-- DATA TO PROCESS follows --
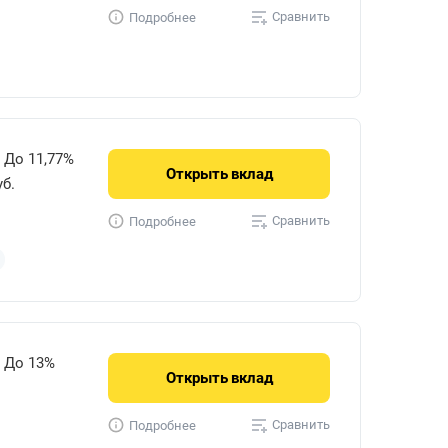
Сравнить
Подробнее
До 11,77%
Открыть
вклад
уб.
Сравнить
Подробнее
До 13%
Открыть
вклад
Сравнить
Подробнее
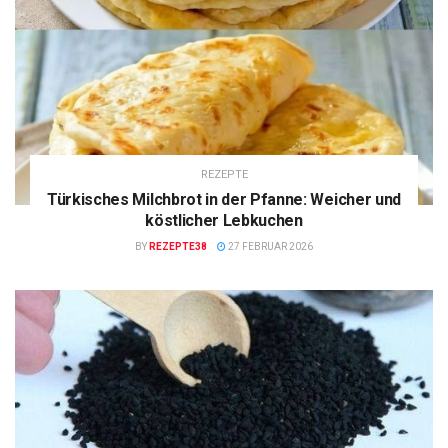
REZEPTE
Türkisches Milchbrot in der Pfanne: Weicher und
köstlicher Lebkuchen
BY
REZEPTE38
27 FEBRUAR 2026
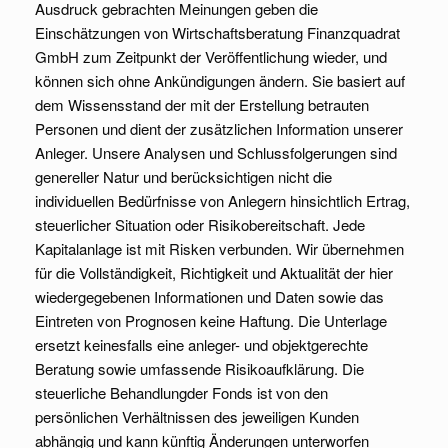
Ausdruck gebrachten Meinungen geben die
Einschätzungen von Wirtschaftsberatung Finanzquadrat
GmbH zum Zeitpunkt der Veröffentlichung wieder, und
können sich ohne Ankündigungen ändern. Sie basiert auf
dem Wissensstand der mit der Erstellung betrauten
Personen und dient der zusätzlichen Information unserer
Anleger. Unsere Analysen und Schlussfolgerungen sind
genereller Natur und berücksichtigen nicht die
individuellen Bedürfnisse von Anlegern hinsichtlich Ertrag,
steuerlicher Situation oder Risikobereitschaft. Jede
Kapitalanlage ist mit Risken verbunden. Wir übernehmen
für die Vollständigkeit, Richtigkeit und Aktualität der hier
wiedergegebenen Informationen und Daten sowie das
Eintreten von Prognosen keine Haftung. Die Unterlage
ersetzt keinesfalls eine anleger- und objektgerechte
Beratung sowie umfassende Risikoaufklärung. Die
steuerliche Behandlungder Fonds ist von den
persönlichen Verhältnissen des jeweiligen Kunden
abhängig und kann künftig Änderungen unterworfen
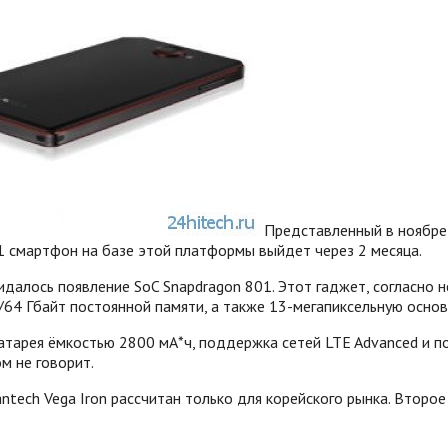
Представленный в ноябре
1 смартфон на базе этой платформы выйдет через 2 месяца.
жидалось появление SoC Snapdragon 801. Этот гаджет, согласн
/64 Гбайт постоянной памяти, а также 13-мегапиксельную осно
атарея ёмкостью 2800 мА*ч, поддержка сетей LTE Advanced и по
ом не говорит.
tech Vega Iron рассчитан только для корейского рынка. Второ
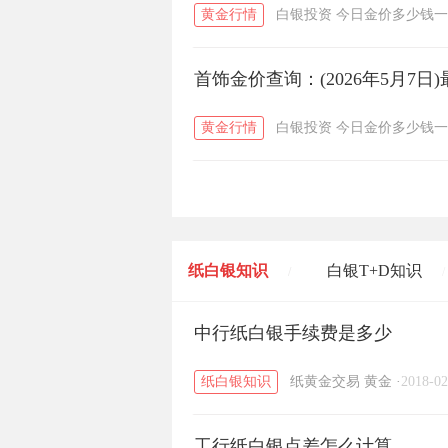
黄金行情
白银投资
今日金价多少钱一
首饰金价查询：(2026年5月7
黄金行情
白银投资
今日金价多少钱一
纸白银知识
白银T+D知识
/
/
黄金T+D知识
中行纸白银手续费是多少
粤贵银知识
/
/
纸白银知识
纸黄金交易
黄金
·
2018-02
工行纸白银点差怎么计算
-- DATA TO PROCESS concluded --
-- DATA TO PROCESS follows --
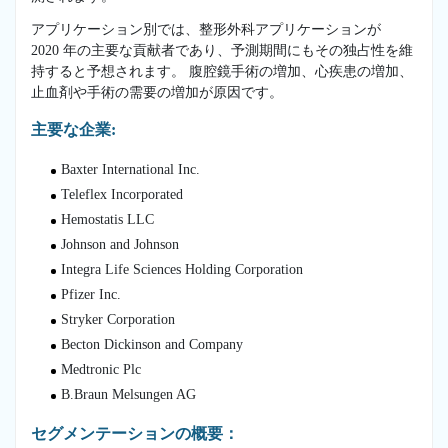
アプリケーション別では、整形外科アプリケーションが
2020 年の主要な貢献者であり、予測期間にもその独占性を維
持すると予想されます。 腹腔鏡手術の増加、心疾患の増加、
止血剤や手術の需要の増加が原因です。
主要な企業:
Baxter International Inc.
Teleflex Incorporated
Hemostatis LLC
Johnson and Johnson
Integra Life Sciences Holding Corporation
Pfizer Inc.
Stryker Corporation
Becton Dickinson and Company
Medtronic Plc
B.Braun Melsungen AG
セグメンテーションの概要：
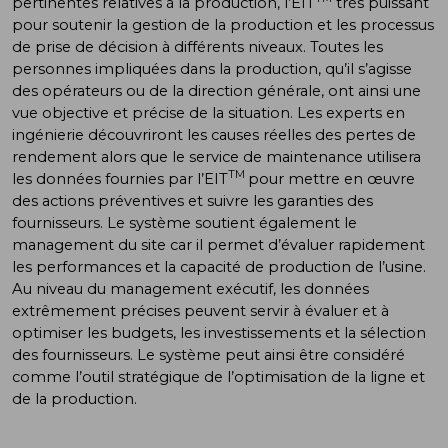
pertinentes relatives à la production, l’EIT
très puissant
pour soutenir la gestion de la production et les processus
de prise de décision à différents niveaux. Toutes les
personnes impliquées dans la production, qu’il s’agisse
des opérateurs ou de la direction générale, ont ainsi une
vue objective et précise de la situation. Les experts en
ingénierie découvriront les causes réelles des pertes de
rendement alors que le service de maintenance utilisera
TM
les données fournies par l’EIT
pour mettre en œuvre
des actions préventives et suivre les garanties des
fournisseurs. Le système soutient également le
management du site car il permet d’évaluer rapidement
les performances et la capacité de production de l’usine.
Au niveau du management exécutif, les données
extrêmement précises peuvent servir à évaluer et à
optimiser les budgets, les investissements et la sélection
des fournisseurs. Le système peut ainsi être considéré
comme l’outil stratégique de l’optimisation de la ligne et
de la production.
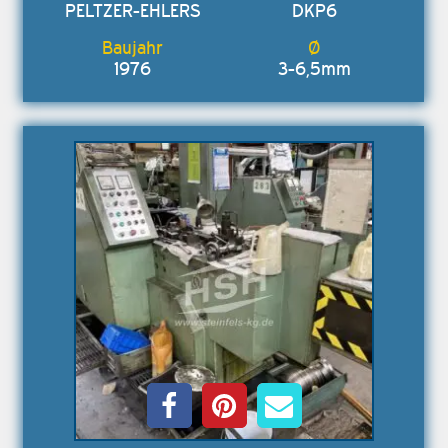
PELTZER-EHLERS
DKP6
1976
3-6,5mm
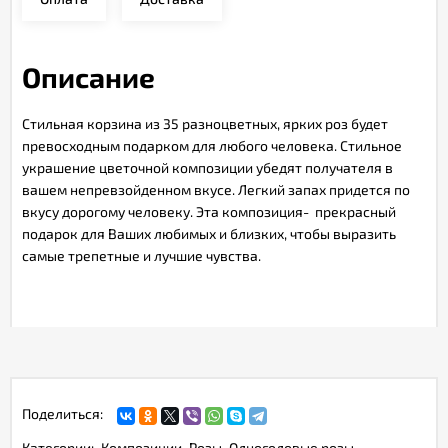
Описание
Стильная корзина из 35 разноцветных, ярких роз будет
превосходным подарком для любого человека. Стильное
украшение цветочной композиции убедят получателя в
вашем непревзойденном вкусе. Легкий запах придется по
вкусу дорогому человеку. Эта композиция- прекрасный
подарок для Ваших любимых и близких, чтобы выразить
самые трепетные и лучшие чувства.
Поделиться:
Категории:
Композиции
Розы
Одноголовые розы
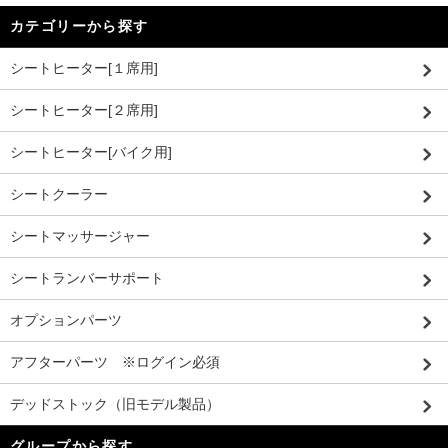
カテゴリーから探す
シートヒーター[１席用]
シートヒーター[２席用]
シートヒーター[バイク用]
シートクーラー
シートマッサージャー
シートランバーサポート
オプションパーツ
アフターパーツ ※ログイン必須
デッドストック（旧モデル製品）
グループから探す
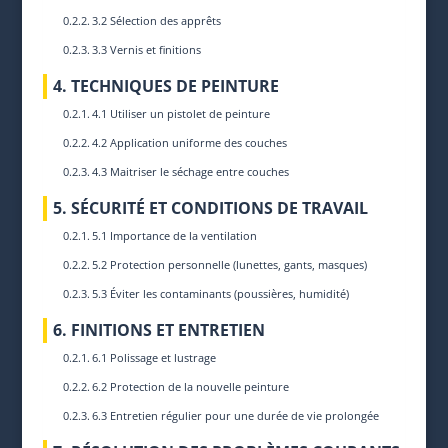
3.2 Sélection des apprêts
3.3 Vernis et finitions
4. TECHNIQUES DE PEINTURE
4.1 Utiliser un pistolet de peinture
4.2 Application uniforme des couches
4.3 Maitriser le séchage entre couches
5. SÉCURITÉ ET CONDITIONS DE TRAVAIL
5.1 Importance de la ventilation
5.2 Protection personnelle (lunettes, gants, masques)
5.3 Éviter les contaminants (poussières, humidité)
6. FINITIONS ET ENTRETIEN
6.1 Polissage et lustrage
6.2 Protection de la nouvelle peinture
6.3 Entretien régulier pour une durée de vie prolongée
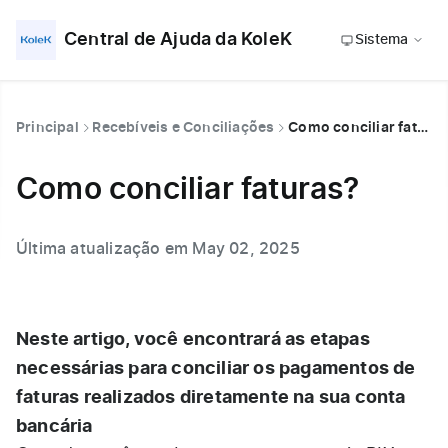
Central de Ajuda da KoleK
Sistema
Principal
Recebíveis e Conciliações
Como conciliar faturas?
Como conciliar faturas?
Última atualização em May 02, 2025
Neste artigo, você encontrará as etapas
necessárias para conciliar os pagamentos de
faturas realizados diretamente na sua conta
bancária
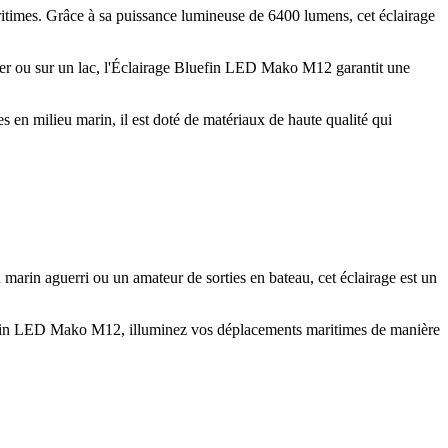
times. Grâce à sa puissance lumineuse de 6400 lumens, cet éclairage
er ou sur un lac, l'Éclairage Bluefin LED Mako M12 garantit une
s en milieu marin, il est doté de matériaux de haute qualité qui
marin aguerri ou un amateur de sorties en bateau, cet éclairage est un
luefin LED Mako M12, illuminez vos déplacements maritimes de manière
-- DATA TO PROCESS concluded --
-- DATA TO PROCESS follows --
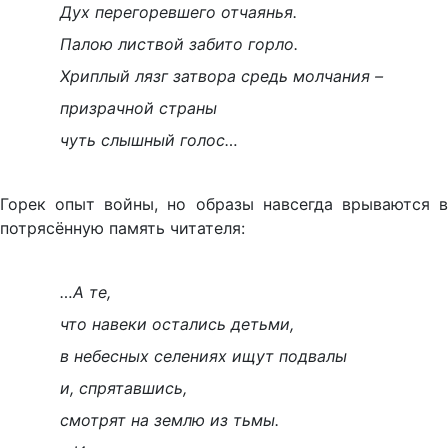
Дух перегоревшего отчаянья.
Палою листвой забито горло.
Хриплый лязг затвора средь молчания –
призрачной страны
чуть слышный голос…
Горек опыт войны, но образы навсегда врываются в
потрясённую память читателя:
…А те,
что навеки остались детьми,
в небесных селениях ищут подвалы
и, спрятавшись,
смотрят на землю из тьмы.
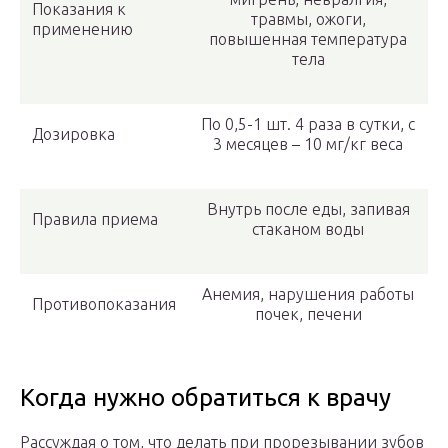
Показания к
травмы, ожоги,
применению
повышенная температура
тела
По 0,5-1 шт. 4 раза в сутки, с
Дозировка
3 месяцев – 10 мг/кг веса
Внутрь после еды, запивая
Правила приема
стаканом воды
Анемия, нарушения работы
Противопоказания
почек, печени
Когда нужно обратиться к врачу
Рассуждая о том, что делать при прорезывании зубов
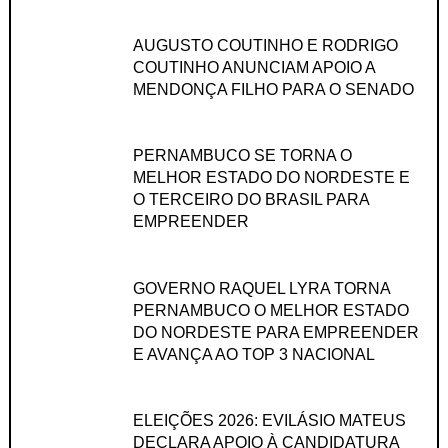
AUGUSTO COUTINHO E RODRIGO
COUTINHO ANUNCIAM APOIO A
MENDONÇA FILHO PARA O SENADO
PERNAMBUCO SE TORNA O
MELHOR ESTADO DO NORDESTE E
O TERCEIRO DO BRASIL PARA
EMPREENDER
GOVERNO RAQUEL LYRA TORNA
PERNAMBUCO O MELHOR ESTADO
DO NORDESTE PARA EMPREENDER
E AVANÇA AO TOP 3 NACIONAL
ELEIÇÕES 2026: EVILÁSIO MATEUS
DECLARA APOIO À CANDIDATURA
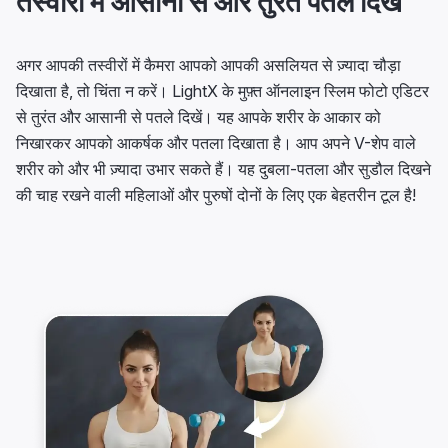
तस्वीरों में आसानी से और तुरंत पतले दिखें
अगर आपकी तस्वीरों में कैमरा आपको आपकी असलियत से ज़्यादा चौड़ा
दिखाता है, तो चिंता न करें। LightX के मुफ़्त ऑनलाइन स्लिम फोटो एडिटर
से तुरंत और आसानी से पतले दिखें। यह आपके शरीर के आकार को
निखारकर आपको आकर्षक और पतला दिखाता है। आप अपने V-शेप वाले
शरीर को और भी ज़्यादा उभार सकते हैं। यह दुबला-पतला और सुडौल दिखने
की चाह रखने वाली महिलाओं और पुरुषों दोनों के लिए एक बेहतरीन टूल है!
-- DATA TO PROCESS concluded --
**PROBLEM STATEMENT**.
Within the material above, tally each line that contains "production" and respond with the tally only.

**YOUR RESPONSE**.
5